Towards Practical and Useful Automated Program Repair for Debugging
Qi Xin, Haojun Wu, Steven P. Reiss, Jifeng Xuan
TL;DR
The paper argues that practical automated program repair (APR) remains limited by assumptions such as test-suite dependence and frequent re-execution, hindering its use in real debugging. It proposes PracAPR, an IDE-integrated repair system that operates without a test suite or program re-execution, using test-free fault localization, LLM-based local repair, and tailored global repair, with patch validation based on simulated traces. The authors build on ROSE, a test-free repair framework, and report promising results: ROSE localizes repair locations with 89% accuracy and achieves top-5 patch ranking, repairing many QuixBugs and Defects4J bugs rapidly, while reducing debugging time by about 16.5%. Future work includes improving problem specification, exploring learning-based trace comparison for validation, and developing a suite of specialized patch generators and ensemble strategies for robust, multi-location repair.
Abstract
Current automated program repair (APR) techniques are far from being practical and useful enough to be considered for realistic debugging.

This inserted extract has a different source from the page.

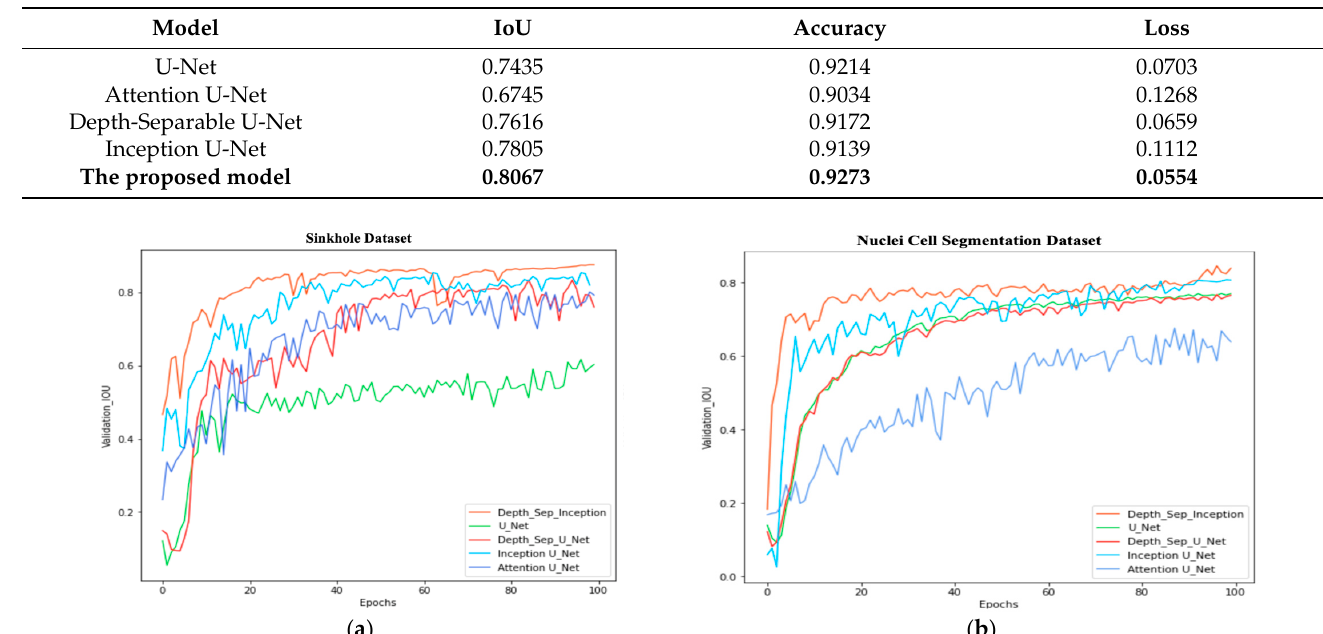
Table 3. Performance Evaluations of the Segmentation Models on the Nuclei Cell Segmenta- tion Dataset.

They rely on unrealistic assumptions including the requirement of a comprehensive suite of test cases as the correctness criterion and frequent program re-execution for patch validation; they are not fast; and their ability of repairing the commonly arising complex bugs by fixing multiple locations of the program is very limited. We hope to substantially improve APR's practicality, effectiveness, and usefulness to help people debug. Towards this goal, we envision PracAPR, an interactive repair system that works in an Integrated Development Environment (IDE) to provide effective repair suggestions for debugging. PracAPR does not require a test suite or program re-execution. It assumes that the developer uses an IDE debugger and the program has suspended at a location where a problem is observed. It interacts with the developer to obtain a problem specification. Based on the specification, it performs test-free, flow-analysis-based fault localization, patch generation that combines large language model-based local repair and tailored strategy-driven global repair, and program re-execution-free patch validation based on simulated trace comparison to suggest repairs. By having PracAPR, we hope to take a significant step towards making APR useful and an everyday part of debugging.